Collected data
━━━━━━━━━━

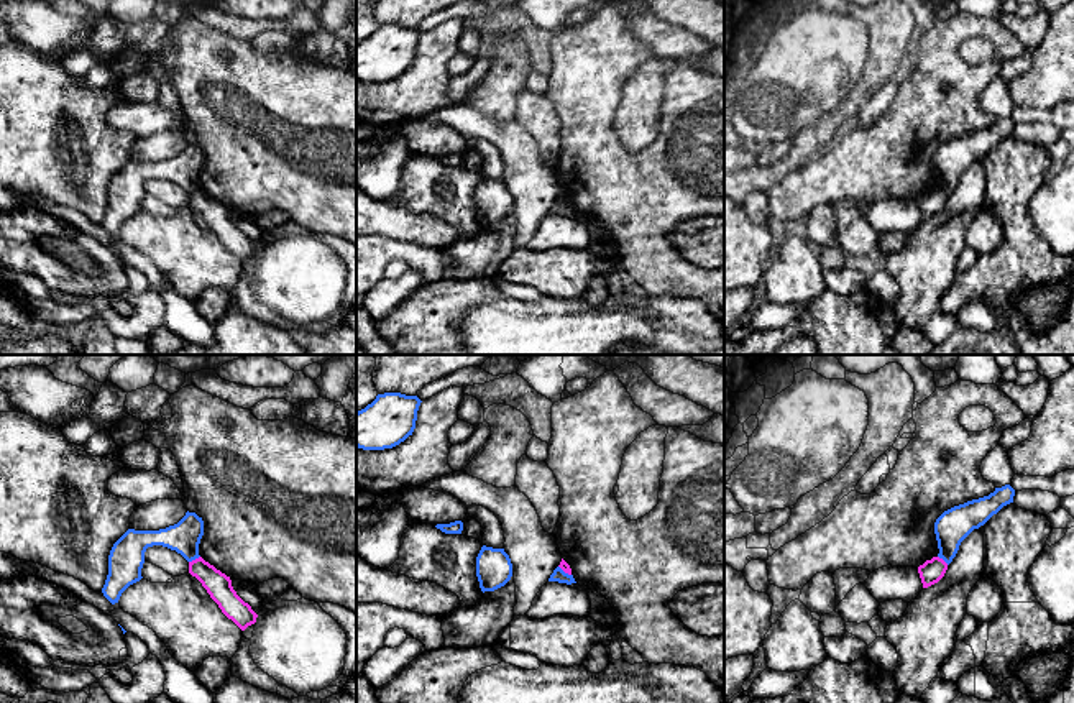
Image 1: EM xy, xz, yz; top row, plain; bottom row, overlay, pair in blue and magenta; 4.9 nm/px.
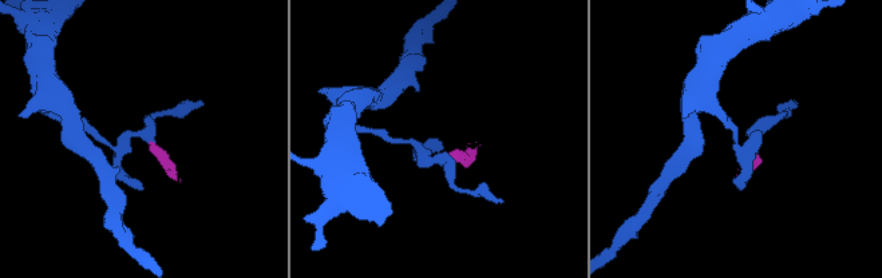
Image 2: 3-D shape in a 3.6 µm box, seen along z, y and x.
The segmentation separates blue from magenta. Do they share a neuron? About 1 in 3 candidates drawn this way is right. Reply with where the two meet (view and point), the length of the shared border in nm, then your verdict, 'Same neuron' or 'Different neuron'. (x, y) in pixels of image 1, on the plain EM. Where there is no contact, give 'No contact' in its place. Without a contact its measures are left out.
Touches blue at xy (194, 191). Shared border 70 nm. Different neuron

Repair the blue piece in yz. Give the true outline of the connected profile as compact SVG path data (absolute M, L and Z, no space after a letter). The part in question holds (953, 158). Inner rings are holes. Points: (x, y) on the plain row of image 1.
M1010 117L995 120L989 128L967 133L944 143L934 154L939 186L948 197L956 189L961 174L984 158L1003 138L1013 135L1015 122Z

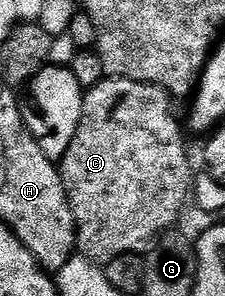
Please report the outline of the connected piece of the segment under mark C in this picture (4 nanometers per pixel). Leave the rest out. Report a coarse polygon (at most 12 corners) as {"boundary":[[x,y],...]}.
{"boundary":[[106,77],[60,162],[95,263],[141,254],[192,193],[165,89]]}

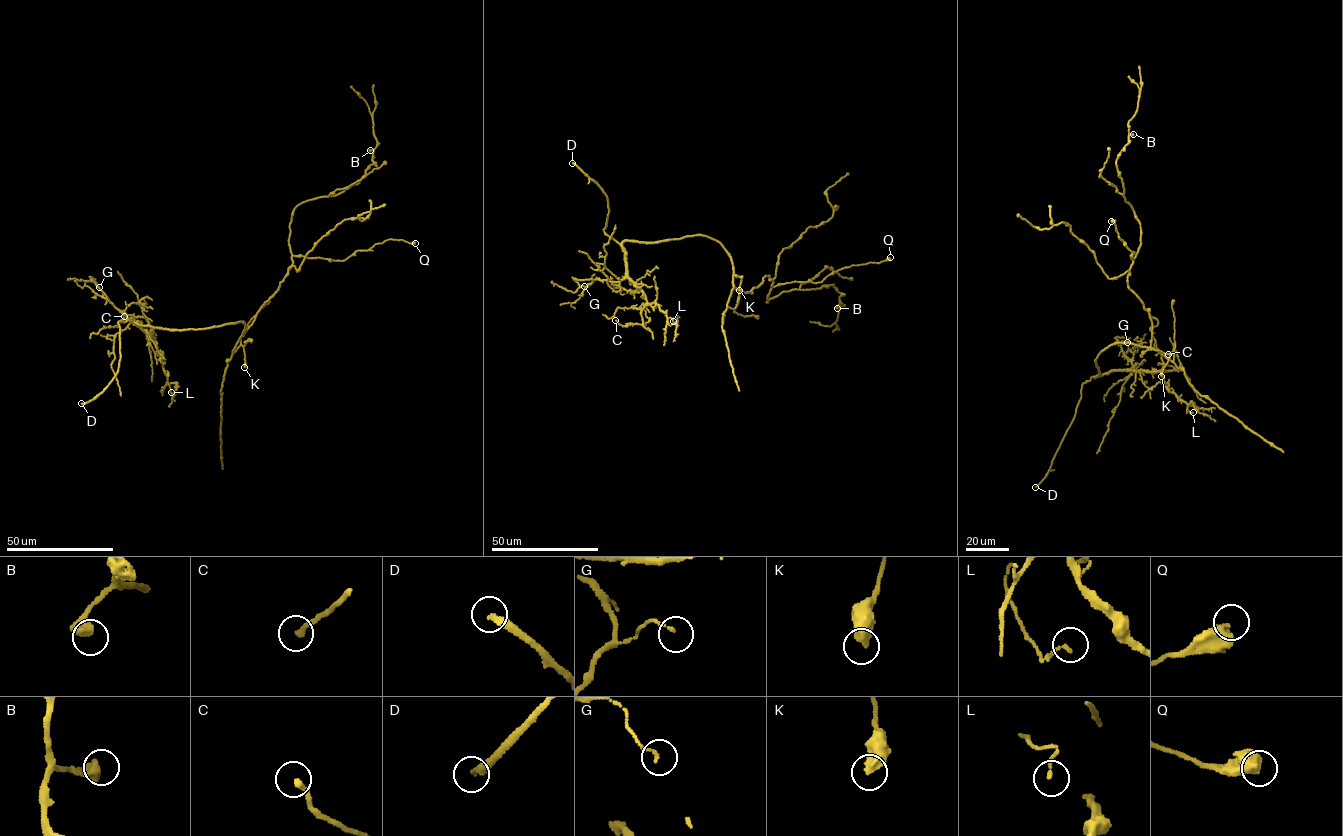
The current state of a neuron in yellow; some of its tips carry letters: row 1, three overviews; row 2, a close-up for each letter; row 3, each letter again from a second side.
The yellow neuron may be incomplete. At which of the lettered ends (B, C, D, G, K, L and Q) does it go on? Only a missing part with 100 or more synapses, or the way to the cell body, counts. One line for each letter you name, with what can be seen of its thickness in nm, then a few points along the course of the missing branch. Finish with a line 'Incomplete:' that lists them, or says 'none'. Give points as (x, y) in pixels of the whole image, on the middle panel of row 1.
D: 300 nm | (572, 163), (558, 157), (525, 158)
Incomplete: D

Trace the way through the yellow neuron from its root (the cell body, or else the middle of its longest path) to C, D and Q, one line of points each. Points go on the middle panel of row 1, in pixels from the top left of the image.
C: (743, 292), (733, 286), (731, 257), (713, 239), (624, 240), (626, 277), (646, 301), (644, 325), (615, 320)
D: (743, 292), (733, 286), (730, 254), (706, 236), (621, 245), (609, 237), (604, 230), (607, 198), (572, 163)
Q: (743, 292), (756, 288), (766, 276), (772, 287), (794, 281), (817, 283), (844, 268), (890, 257)

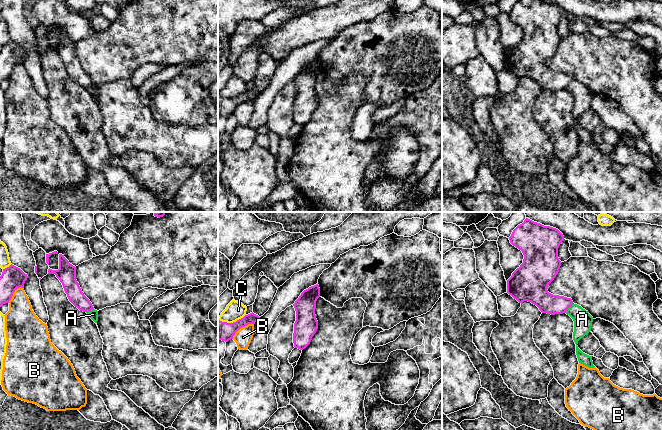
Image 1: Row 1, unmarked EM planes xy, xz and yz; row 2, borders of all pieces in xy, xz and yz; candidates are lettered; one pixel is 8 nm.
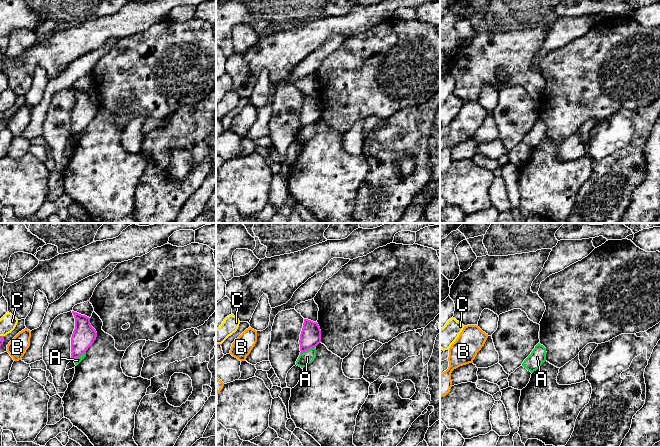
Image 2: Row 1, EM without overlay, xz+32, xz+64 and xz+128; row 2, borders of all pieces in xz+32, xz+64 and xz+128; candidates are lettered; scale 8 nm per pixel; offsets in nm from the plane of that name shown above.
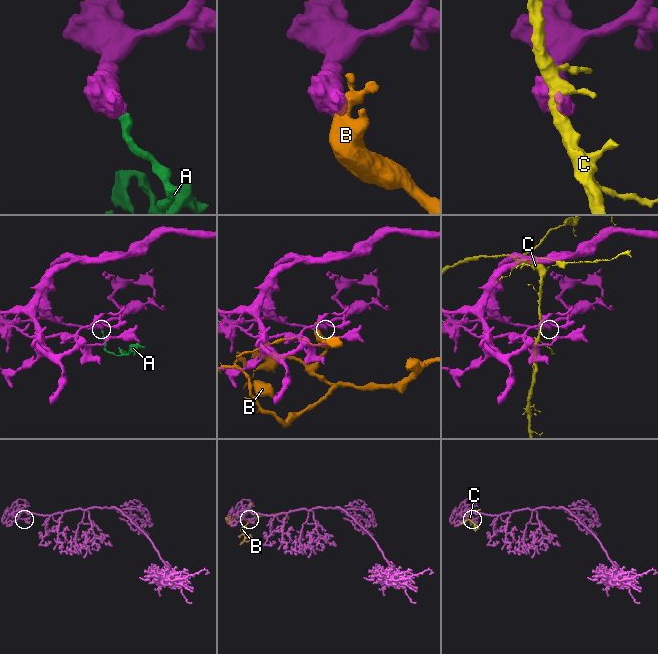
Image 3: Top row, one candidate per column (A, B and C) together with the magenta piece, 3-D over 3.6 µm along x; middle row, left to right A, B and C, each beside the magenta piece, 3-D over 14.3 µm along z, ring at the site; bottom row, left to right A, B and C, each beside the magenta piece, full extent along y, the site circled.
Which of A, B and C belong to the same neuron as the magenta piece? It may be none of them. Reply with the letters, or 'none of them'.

━━━━━━━━━━

**Assignment:** Only text belongs in the copy: repeat each line of the data exactly and leave out the pictures.

**Finished exercise:**
Image 1: EM xy, xz, yz; top row, plain; bottom row, overlay, pair in blue and magenta; 4.9 nm/px.
Image 2: 3-D shape in a 3.6 µm box, seen along z, y and x.
The segmentation separates blue from magenta. Do they share a neuron? About 1 in 3 candidates drawn this way is right. Reply with where the two meet (view and point), the length of the shared border in nm, then your verdict, 'Same neuron' or 'Different neuron'. (x, y) in pixels of image 1, on the plain EM. Where there is no contact, give 'No contact' in its place. Without a contact its measures are left out.
Touches blue at xy (194, 191). Shared border 70 nm. Different neuron

Repair the blue piece in yz. Give the true outline of the connected profile as compact SVG path data (absolute M, L and Z, no space after a letter). The part in question holds (953, 158). Inner rings are holes. Points: (x, y) on the plain row of image 1.
M1010 117L995 120L989 128L967 133L944 143L934 154L939 186L948 197L956 189L961 174L984 158L1003 138L1013 135L1015 122Z

Please report the outline of the connected piece of the segment under mark C in this picture (4 nanometers per pixel). Leave the rest out. Report a coarse polygon (at most 12 corners) as {"boundary":[[x,y],...]}.
{"boundary":[[106,77],[60,162],[95,263],[141,254],[192,193],[165,89]]}

The current state of a neuron in yellow; some of its tips carry letters: row 1, three overviews; row 2, a close-up for each letter; row 3, each letter again from a second side.
The yellow neuron may be incomplete. At which of the lettered ends (B, C, D, G, K, L and Q) does it go on? Only a missing part with 100 or more synapses, or the way to the cell body, counts. One line for each letter you name, with what can be seen of its thickness in nm, then a few points along the course of the missing branch. Finish with a line 'Incomplete:' that lists them, or says 'none'. Give points as (x, y) in pixels of the whole image, on the middle panel of row 1.
D: 300 nm | (572, 163), (558, 157), (525, 158)
Incomplete: D

Trace the way through the yellow neuron from its root (the cell body, or else the middle of its longest path) to C, D and Q, one line of points each. Points go on the middle panel of row 1, in pixels from the top left of the image.
C: (743, 292), (733, 286), (731, 257), (713, 239), (624, 240), (626, 277), (646, 301), (644, 325), (615, 320)
D: (743, 292), (733, 286), (730, 254), (706, 236), (621, 245), (609, 237), (604, 230), (607, 198), (572, 163)
Q: (743, 292), (756, 288), (766, 276), (772, 287), (794, 281), (817, 283), (844, 268), (890, 257)

Image 1: Row 1, unmarked EM planes xy, xz and yz; row 2, borders of all pieces in xy, xz and yz; candidates are lettered; one pixel is 8 nm.
Image 2: Row 1, EM without overlay, xz+32, xz+64 and xz+128; row 2, borders of all pieces in xz+32, xz+64 and xz+128; candidates are lettered; scale 8 nm per pixel; offsets in nm from the plane of that name shown above.
Image 3: Top row, one candidate per column (A, B and C) together with the magenta piece, 3-D over 3.6 µm along x; middle row, left to right A, B and C, each beside the magenta piece, 3-D over 14.3 µm along z, ring at the site; bottom row, left to right A, B and C, each beside the magenta piece, full extent along y, the site circled.
Which of A, B and C belong to the same neuron as the magenta piece? It may be none of them. Reply with the letters, or 'none of them'.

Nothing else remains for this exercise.